Philadelphia?, 1936?
JK2313 1936 D38 oversize

This book was given to delegates at the 1936 Democratic convention, held that year in Philadelphia. It contains information such as the party’s platform, election results, and statements from the President, his cabinet members, other important members of his administration, and the first lady.

This copy belonged to Wilson McCarthy (1884-1956), a judge who sat on Utah’s Third District Court in 1919. He left the bench a year later and earned a fortune as a private practice attorney. In 1926 he was elected to the Utah state senate. A lifelong Democrat, he was appointed by Republican President Herbert Hoover to the Reconstruction Finance Corporation in 1932. A year later, he began a career in banking in San Francisco. In 1934, the RFC asked him to take control of the Denver and Rio Grande Western Railroad, which had just defaulted on a $10 million loan. It took McCarthy and others nearly two decades to rehabilitate the company. In 1937 alone, $18 million was pumped into the property.

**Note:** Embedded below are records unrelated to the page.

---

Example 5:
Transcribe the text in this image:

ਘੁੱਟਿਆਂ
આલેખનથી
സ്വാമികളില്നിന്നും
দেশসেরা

Under McCarthy’s administration the Rio Grande built more than 1100 bridges and laid more than two million railroad ties. By the end of World War II, the railroad’s revenues had increased from $17 million to $75 million per year. During this time, McCarthy anchored the Rio Grande between Salt Lake City (his birthplace) and Denver. Freight time between these two points dropped from 54 hours to just under 24 hours. McCarthy, in conjunction with the Western Pacific Railroad began the “California Zephyr,” a luxury service between Chicago and the Bay Area. He also added the train’s signature vista-dome cars.

In addition to his turn-around of the fortunes of the railroad, McCarthy helped bring Geneva Steel to Utah. On the day of his funeral, every Rio Grande train stopped, their crews observing two minutes of silence.

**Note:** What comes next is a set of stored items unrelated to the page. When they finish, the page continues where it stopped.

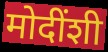
मोदींशी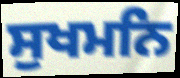
ਸੁਖਮਨਿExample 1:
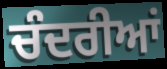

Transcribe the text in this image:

ਚੰਦਰੀਆਂ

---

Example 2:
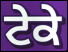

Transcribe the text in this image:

ਟੇਕੇ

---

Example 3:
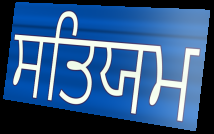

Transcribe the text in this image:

ਸਤਿਯਮ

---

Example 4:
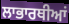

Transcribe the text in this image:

ਲਾਭਾਰਥੀਆਂ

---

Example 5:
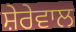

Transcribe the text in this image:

ਸ਼ੇਰੇਵਾਲ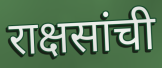
राक्षसांची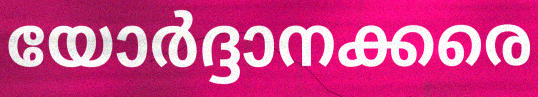
യോർദ്ദാനക്കരെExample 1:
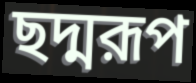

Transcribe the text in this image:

ছদ্মরূপ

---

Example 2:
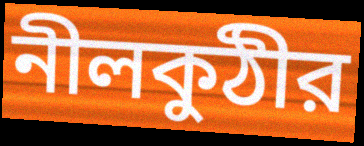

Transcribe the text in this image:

নীলকুঠীর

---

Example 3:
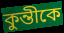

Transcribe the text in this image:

কুন্তীকে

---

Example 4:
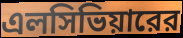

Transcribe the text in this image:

এলসিভিয়ারের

This book was also published, with some variations, under the title The Democratic National Convention, 1936. The book contains dozens of contemporary advertisements, many in color. Illustrated with nineteen full-page portraits and dozens of in-text half-tones and illustrations, and a facsimile of the Constitution. Bound in full brown morocco gilt, watered silk endpapers, top edge gilt. Limited edition of unknown quantity. University of Utah copy is no. 1464, stamped in gilt “Wilson McCarthy” and signed by Franklin Delano Roosevelt. Gift of Wilson McCarthy.